#### Document extract
It is for that reason that God turned to Moses and said I need you.  I need you as my partner to do what you think can’t be done.  I need you to go to Egypt and change the people who live there to imagine a new reality – a reality when freedom is enjoyed by all and injustice is made right.

Martin Luther King Jr. wrote from his jail cell in Birmingham an essential truth – “injustice anywhere is a threat to justice everywhere.”  And for men and women who are gay, bisexual, or transgendered, there is profound injustice in the State of Florida.

Others tonight will speak more about the impact of that injustice on their every day lives, but I want to talk about why I believe securing civil rights for the LGBT community is a Jewish imperative.  In the Talmud, the rabbis try to find the once verse in the Bible that sums up the totality of Judaism.  First they turn to the prophet Micah, who qualified Judaism into three ideas.  He said:

“What is it that God demands of you?  Only this: to do justly, to love mercy and to walk humbly in God’s presence.” – (Micah 6:8)

Isaiah based all the mitzvoth on two ideas:

“Keep Justice and Righteousness” – (Isaiah 56:1)

Amos reduced it to one:

“Seek me and live.” – (Amos 7:5-6)

Rabbi Akiva said:

“Love your neighbor as yourself.” (Leviticus 19:18)  This is the most important precept of the Torah.

But Ben Azzai said:

“This is the book of the Generations … Humanity was created in God’s image.”   This is an even greater principle.

Ultimately, the entirety of Judaism rests on these two ideas.  The fact is, as Jews, we are obligated to love.  We are obligated to reach beyond the confines of our own immediate selves and seek to build bonds of love and intimacy with each other.

The Holy One clearly had a problem with sex for it’s own sake.  Pages of proscriptions in the book of Leviticus describe sexual encounters that are not founded in real intimacy and love as abominations.  But what Ben Azzai tells us is that humanity is created in God’s own image.  And that image is not gendered.  The essential nature of our humanity is not male or female.  The essential nature of our humanity is the spiritual energy that comes from love.  All we are is love.

#### Landmark coordinate records
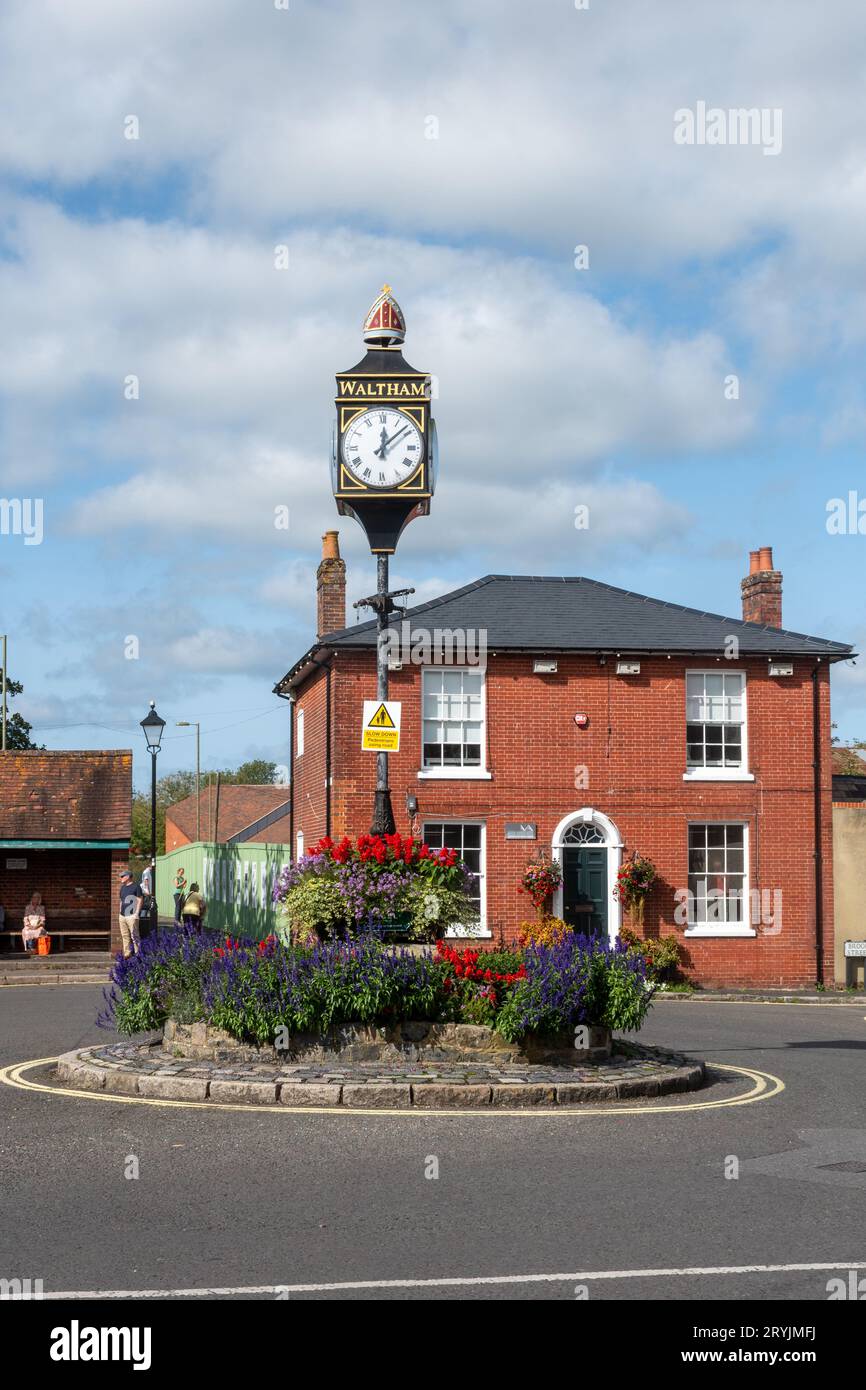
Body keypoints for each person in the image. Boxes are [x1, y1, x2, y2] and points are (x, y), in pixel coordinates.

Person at [118, 870, 142, 959]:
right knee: (124, 935)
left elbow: (140, 900)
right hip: (122, 916)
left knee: (135, 936)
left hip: (132, 915)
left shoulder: (136, 886)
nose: (121, 878)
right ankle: (127, 954)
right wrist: (120, 912)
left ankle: (138, 954)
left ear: (128, 877)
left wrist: (136, 913)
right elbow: (121, 900)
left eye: (122, 876)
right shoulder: (123, 888)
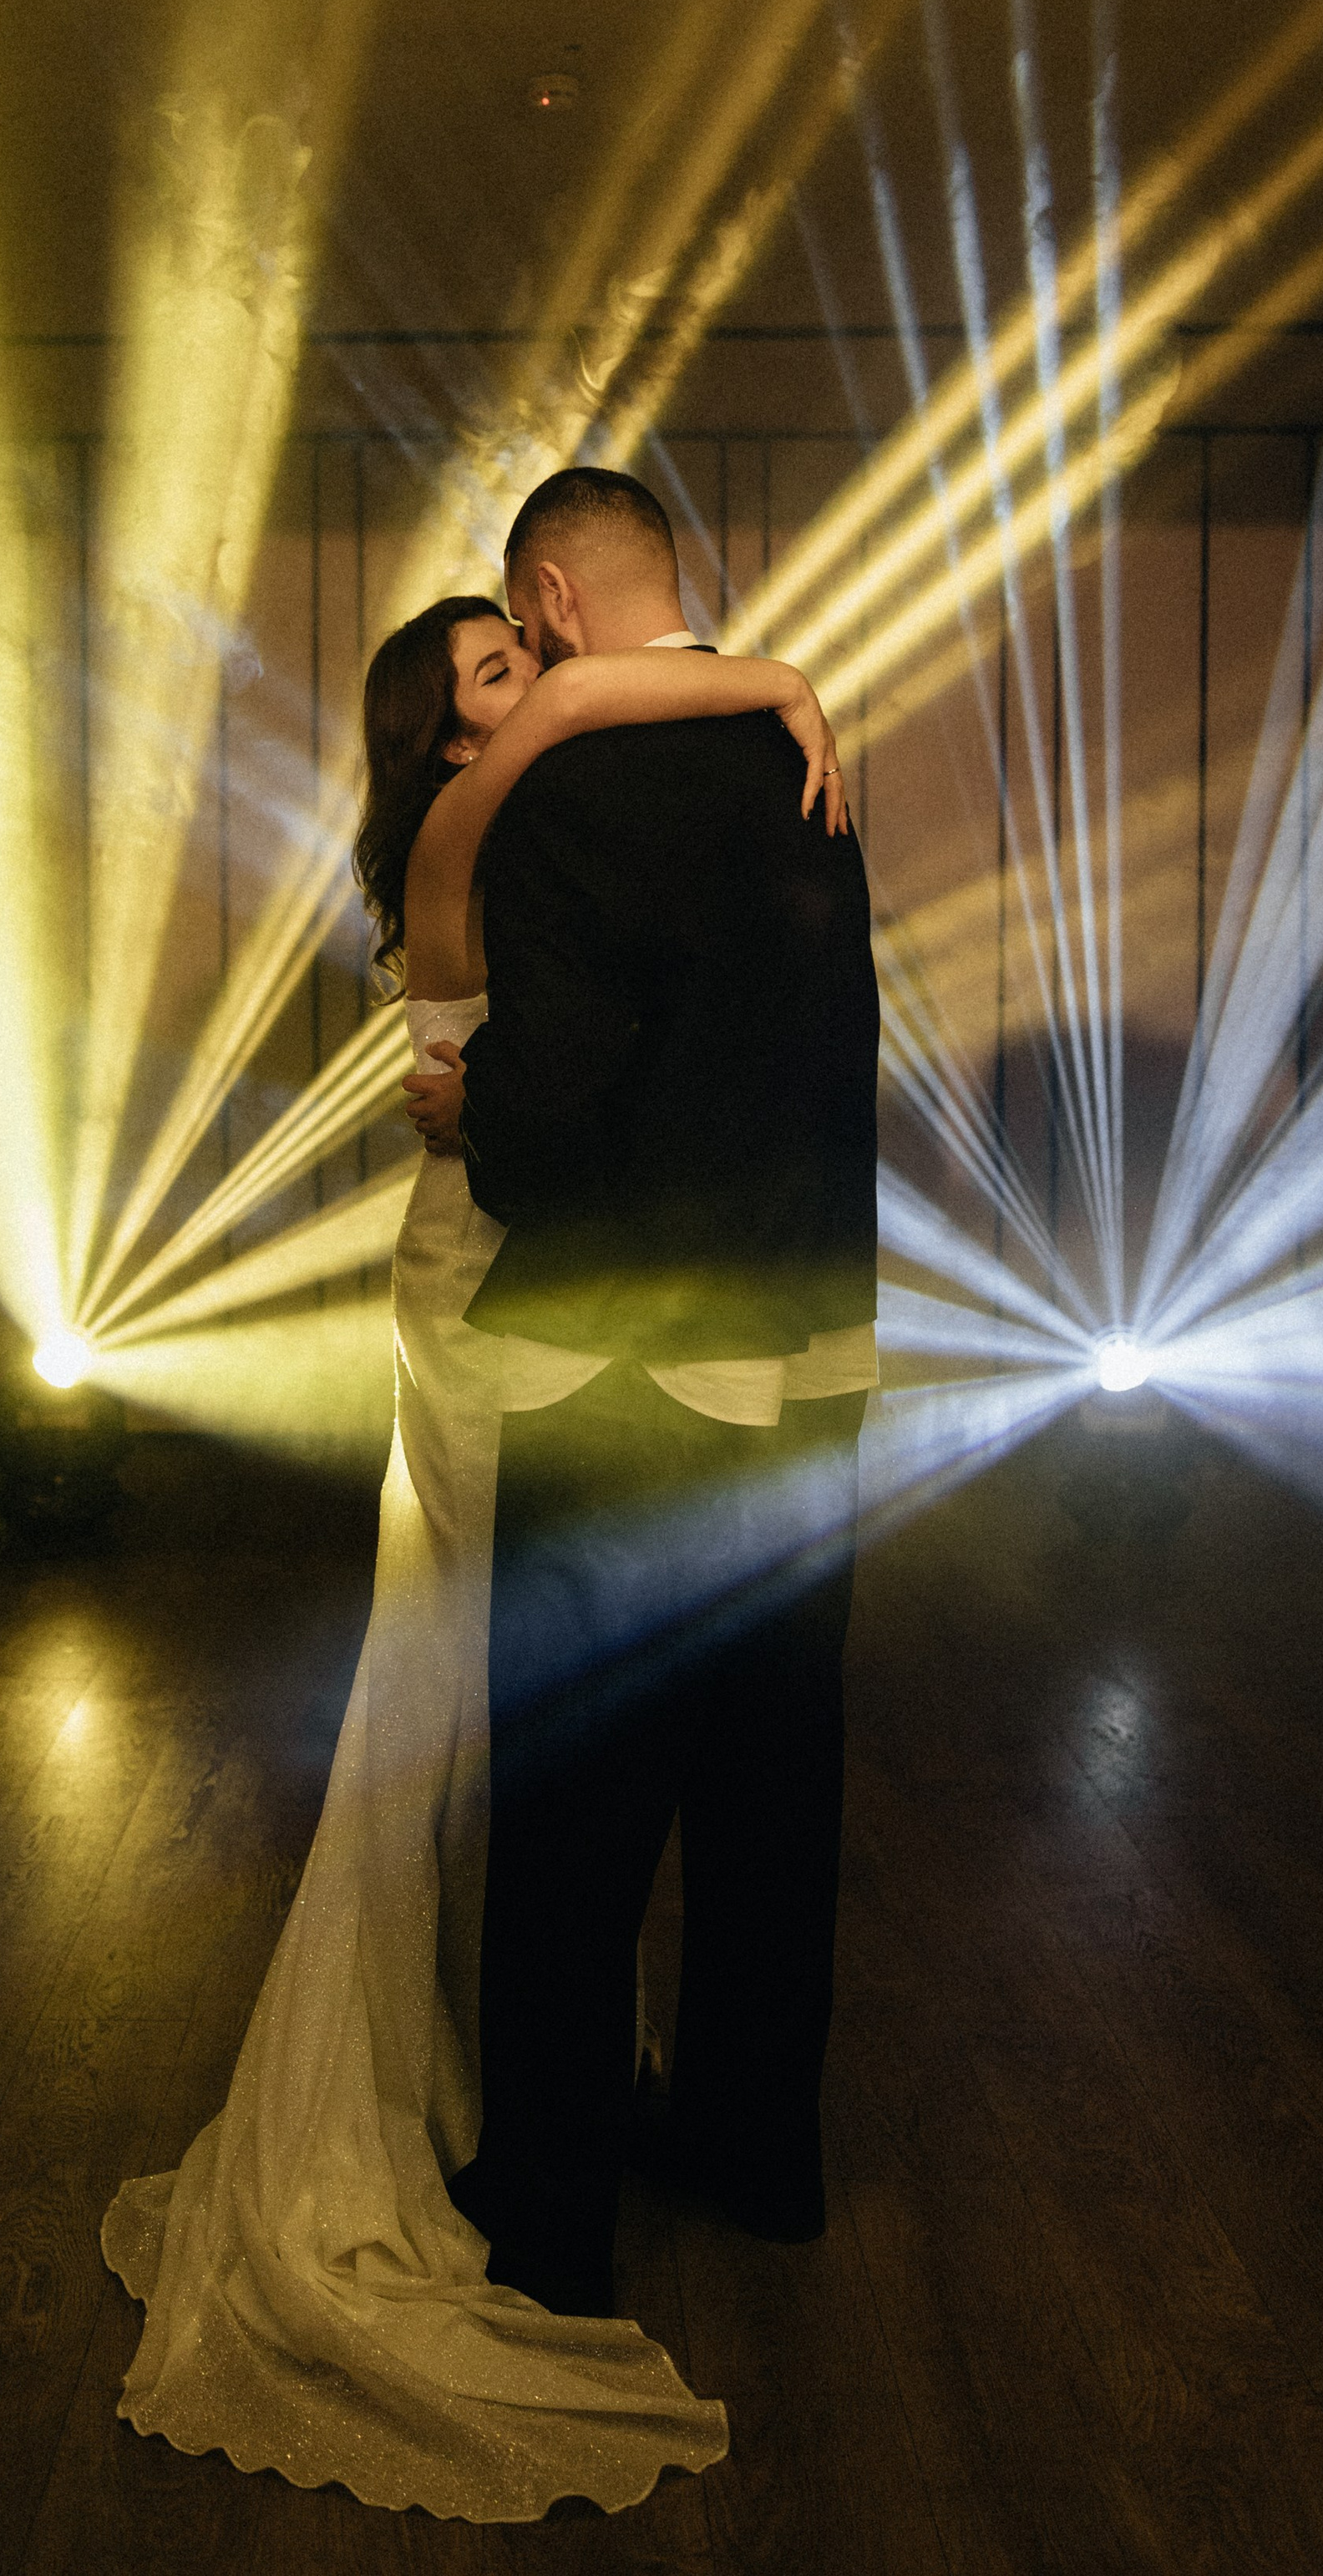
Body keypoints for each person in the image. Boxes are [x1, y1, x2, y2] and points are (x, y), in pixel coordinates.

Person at [101, 565, 848, 2520]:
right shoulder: (467, 828)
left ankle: (506, 2093)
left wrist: (727, 682)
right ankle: (504, 2112)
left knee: (497, 1734)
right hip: (485, 1311)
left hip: (546, 1281)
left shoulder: (537, 823)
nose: (522, 692)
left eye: (518, 654)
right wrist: (764, 678)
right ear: (441, 736)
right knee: (479, 1715)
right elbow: (575, 746)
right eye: (484, 682)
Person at [409, 467, 880, 2325]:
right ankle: (759, 2155)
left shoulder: (557, 789)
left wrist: (479, 1109)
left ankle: (548, 2210)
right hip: (813, 1353)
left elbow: (552, 1131)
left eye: (519, 641)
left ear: (546, 596)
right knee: (776, 1791)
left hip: (622, 1379)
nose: (515, 670)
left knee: (577, 1807)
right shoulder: (803, 770)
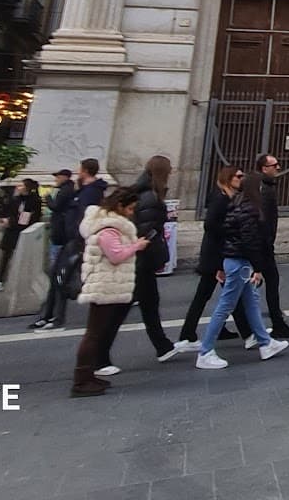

#### What you should do
Please copy the speech starting at "Isaiah based all" and ending at "of the Torah.", swapping "mitzvoth" for "commandments".

#### Exercise result
Isaiah based all the commandments on two ideas:

“Keep Justice and Righteousness” – (Isaiah 56:1)

Amos reduced it to one:

“Seek me and live.” – (Amos 7:5-6)

Rabbi Akiva said:

“Love your neighbor as yourself.” (Leviticus 19:18)  This is the most important precept of the Torah.